PEO-based solid electrolytes are eagerly anticipated for being explored in batteries with remarkable performance. Their narrower electrochemical window and weak mechanical strength, however, limit the potential for wide application in safe and high-capacity electronic devices. Herein, a self-healing solid-state electrolyte (PEO@BPIL) is fabricated by the incorporation of an imidazolium-based polymerized ionic liquid (poly(ethylene glycol) monomethacrylate (PEGMA)) block polymer into PEO, and the influence of copolymer configuration on electrochemical performances of the system is investigated in-depth. In addition to reducing the crystallinity of PEO, an inimitable orderly and orderless microphase separation structure is introduced in PEO@BPIL, which brings about a "green fast track" for Li-ion migration. This contributes to a lithium-ion transference number of 0.63 that is an unsurpassed level. The electrochemical stability window of the optimized PEO@BPIL can achieve 5.0 V (vs Li+/Li). As a result, the capacity and endurance discharge performances for PEO@BPIL based cells are significantly improved. Moreover, the bountiful charged ions on the scaffold endue the electrolyte with generous interactions, conferring the PEO@BPIL predominant adhesiveness toward lithium metal (the hanging weight = 200 g) and standout self-healing ability (recovering time <30 min, 60 °C).
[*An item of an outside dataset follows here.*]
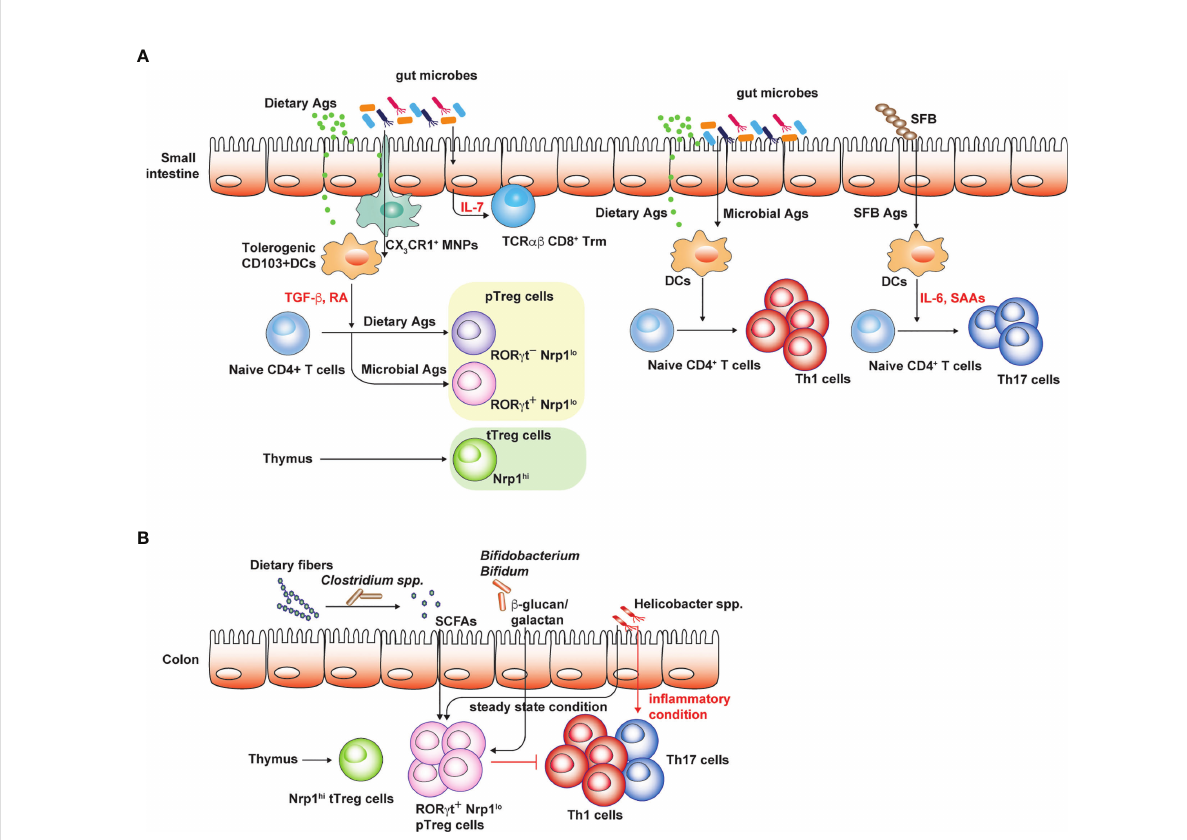
FIGURE 1 Conventional T cell subsets in small intestine and colon. Regulatory and pro-in fl ammatory T cell responses are well-balanced to tightly control overt immune responses against both dietary and microbial Ags. (A) CD103 + DCs in the small intestine are typically tolerogenic and express TGF- b and retinoic acid (RA), which promote peripheral Treg cell generation. Small intestinal Treg cells consist of thymic Treg cells speci fi c to self-Ags or presumably microbial Ags, the latter delivered into the thymus by CX3CR1 mononuclear phagocytic cells in early-life. ROR g t + Nrp1 lo pTreg cells are thought to be induced by gut microbiota while ROR g t - Nrp1 lo pTreg cells are generated by dietary Ags. These intestinal Treg cells limit intestinal proin fl ammatory Th1 and Th17 cell responses against dietary Ags and gut microbiota. IL-7 produced by epithelial cells in gut microbiota-dependent manner promotes the survival and maintenance of tissue resident TCR ab CD8 + T cells. (B) Colonic Treg cells largely consist of ROR g t + pTreg cells and thymic Treg cells. Broad spectrum of microbes can induce pTreg cells through various mechanisms. Under steady state condition, colonic Th17 cells are rare relative to Th1 cells and certain pathobiont species such as Helicobacter spp. promote Treg cell generation. However, in in fl ammatory settings, these pathobiont species effectively induce colonic Th17 cell responses. The fi gure was created with Adobe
The restriction toward lithium dendrite is thus enhanced. The PEO@BPIL-based laminate polymer battery presents ascendant antifolding deformation ability and still exhibits good electrochemical performances after reiterative damage. In combination with the high flame retardancy of polymerized ionic liquid, this work affords a splendid idea for an emerging power supply battery.